I'm working on a WebRTC application where exactly 2 musicians collaborate on a live performance, and stream the combined audio to a third party. Since it's not possible to have both musicians hear the other with perfect synchronization, my approach is:
- Musician A is the host, and performs however they see fit
- Musician B is the guest, who hears the host's audio, then performs in-time with what they hear from the remote stream
- Using the Web Audio API, A and B's audio streams are merged, and this merged audio is shared on a new stream to the listener C
A ----> B (host streams to guest over WebRTC)
\ /
\ /
┙ ┕
C ("host" and "guest" streams merged using Web Audio API)
I believe getting perfect synchronization of the audio for C should be possible (as in, doesn't violate the laws of physics). For purposes of this application, "perfect synchronization" means that listener C should hear what B heard at time T
concurrently with what B played at time T
.
I've tried two approaches to this, neither successful:
B merges the audio. Since the performance already appears "in-sync" for B, I thought their merged stream might be in-sync as well. However, the output still contains a delay. I'm guessing from the time elapsed between B's local MediaStream receiving data, and that data completing processing for the merged stream.

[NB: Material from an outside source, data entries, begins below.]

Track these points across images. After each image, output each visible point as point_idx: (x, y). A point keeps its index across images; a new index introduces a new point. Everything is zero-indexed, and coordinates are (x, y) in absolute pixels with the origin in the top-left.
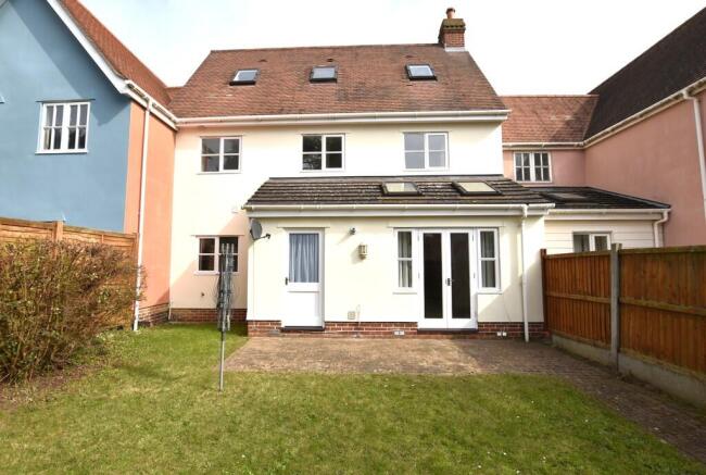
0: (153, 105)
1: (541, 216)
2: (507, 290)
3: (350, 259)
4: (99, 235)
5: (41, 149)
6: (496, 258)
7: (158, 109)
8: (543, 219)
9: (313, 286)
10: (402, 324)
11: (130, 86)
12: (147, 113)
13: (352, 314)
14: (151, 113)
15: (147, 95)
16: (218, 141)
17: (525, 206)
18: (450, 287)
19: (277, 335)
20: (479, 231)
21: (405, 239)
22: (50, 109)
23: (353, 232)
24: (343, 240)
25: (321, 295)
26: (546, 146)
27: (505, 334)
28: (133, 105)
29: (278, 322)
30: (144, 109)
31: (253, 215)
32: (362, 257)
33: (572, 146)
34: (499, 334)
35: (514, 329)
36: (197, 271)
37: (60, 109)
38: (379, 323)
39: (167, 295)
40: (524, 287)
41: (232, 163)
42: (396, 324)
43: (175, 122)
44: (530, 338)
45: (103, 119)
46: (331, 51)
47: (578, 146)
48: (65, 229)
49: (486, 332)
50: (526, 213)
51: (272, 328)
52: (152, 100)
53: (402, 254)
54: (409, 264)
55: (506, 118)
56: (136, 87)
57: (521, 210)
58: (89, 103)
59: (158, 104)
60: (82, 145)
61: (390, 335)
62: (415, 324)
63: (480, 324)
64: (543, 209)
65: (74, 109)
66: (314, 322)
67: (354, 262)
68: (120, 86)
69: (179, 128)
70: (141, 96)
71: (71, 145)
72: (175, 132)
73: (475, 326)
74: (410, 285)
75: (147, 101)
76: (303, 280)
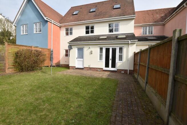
0: (53, 22)
1: (135, 43)
2: (125, 62)
3: (89, 54)
4: (41, 49)
5: (34, 33)
6: (122, 54)
7: (54, 22)
8: (136, 44)
9: (82, 59)
10: (100, 68)
11: (47, 18)
12: (52, 24)
13: (89, 66)
14: (53, 24)
15: (51, 20)
16: (68, 28)
17: (130, 41)
18: (111, 61)
19: (75, 69)
20: (119, 47)
21: (101, 49)
22: (35, 24)
23: (90, 48)
24: (88, 50)
25: (83, 61)
26: (152, 24)
27: (123, 72)
28: (48, 22)
29: (75, 67)
30: (51, 23)
31: (70, 44)
32: (92, 53)
33: (160, 24)
34: (122, 72)
35: (126, 71)
36: (65, 57)
37: (37, 24)
38: (95, 68)
39: (59, 61)
40: (129, 61)
41: (71, 33)
42: (98, 68)
43: (60, 25)
44: (129, 73)
45: (44, 26)
46: (97, 3)
47: (162, 24)
48: (34, 47)
49: (119, 71)
50: (130, 43)
51: (74, 68)
52: (53, 21)
53: (100, 53)
54: (102, 55)
55: (135, 17)
56: (48, 18)
57: (129, 42)
58: (41, 23)
59: (54, 21)
60: (41, 31)
61: (97, 71)
62: (102, 69)
63: (118, 70)
64: (135, 41)
65: (39, 24)
66: (82, 67)
67: (90, 54)
68: (45, 18)
69: (61, 26)
70: (50, 20)
71: (39, 32)
72: (60, 27)
73: (116, 70)
74: (102, 60)
75: (52, 21)
76: (80, 58)
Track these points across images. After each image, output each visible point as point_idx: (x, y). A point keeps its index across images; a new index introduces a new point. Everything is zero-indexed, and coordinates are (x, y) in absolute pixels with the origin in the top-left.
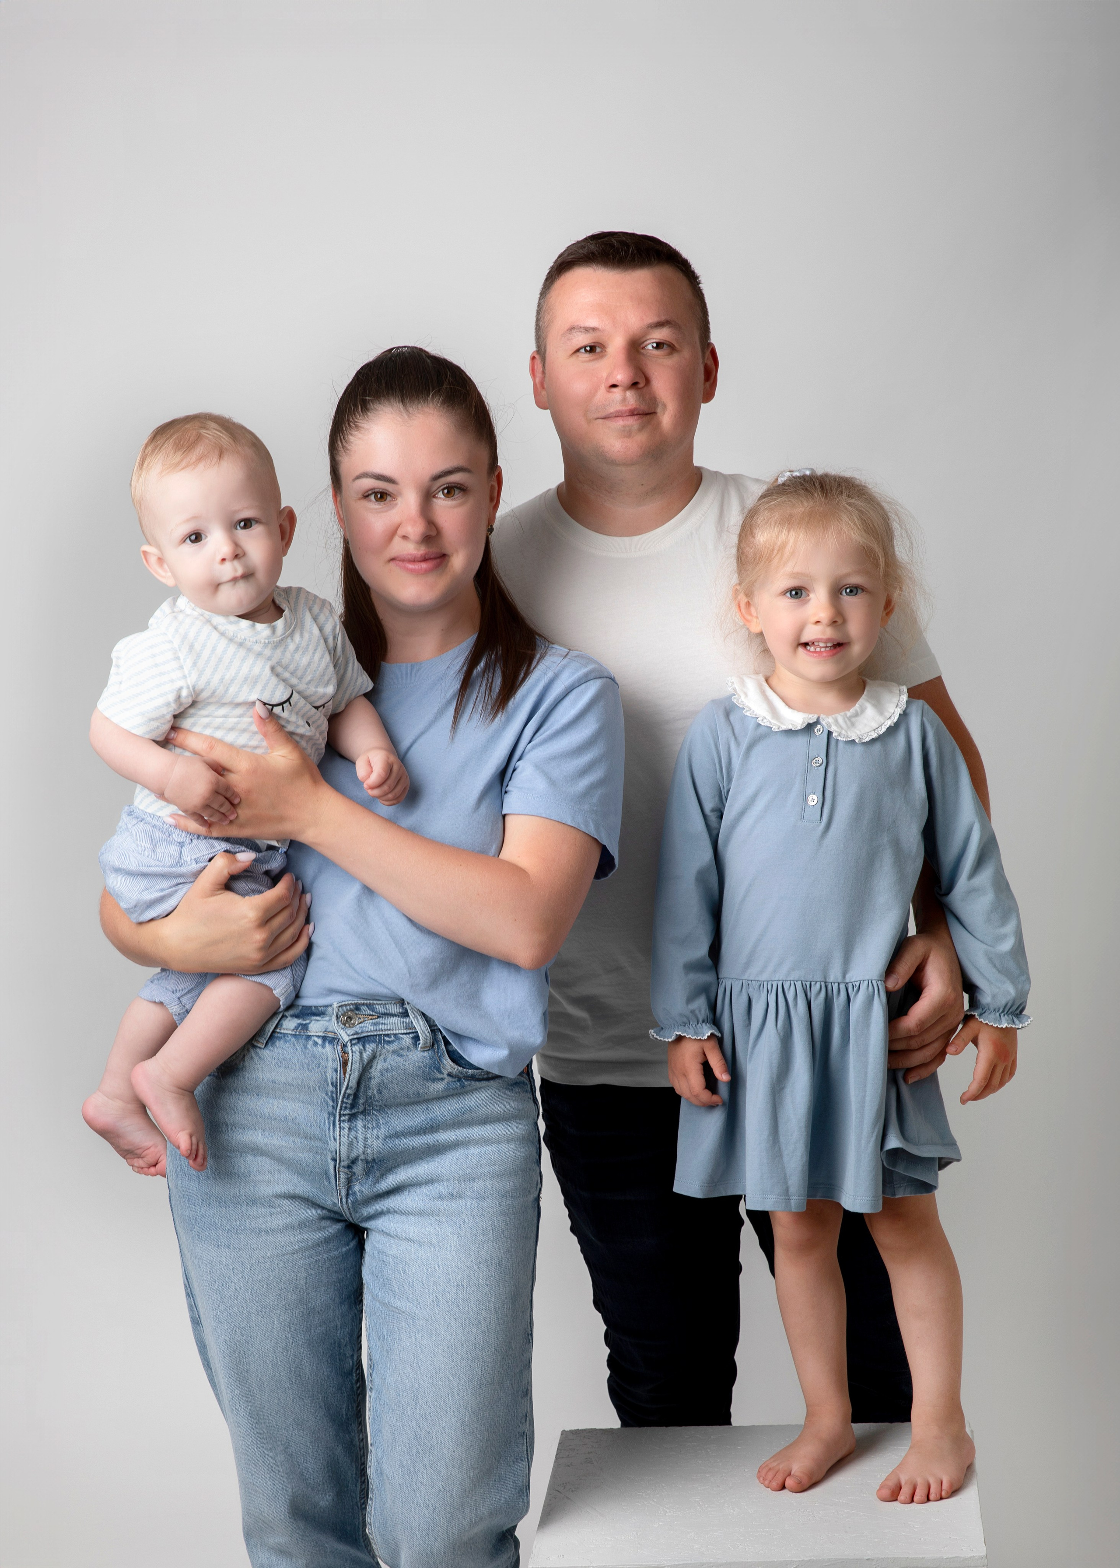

A merges the audio. In this approach, host A receives peer B's audio and tries to account for the time difference between the two streams by passing A's local audio through a DelayNode before merging. I use the WebRTC Statistics API to try values like STUN roundtrip time, jitter buffer delay, and MediaStream latency estimate, but no combination seems to give the perfect delay offset.
Is there a known method to synchronize audio this way with WebRTC? Is it a matter of getting the right WebRTC Statistics, or is my approach totally off?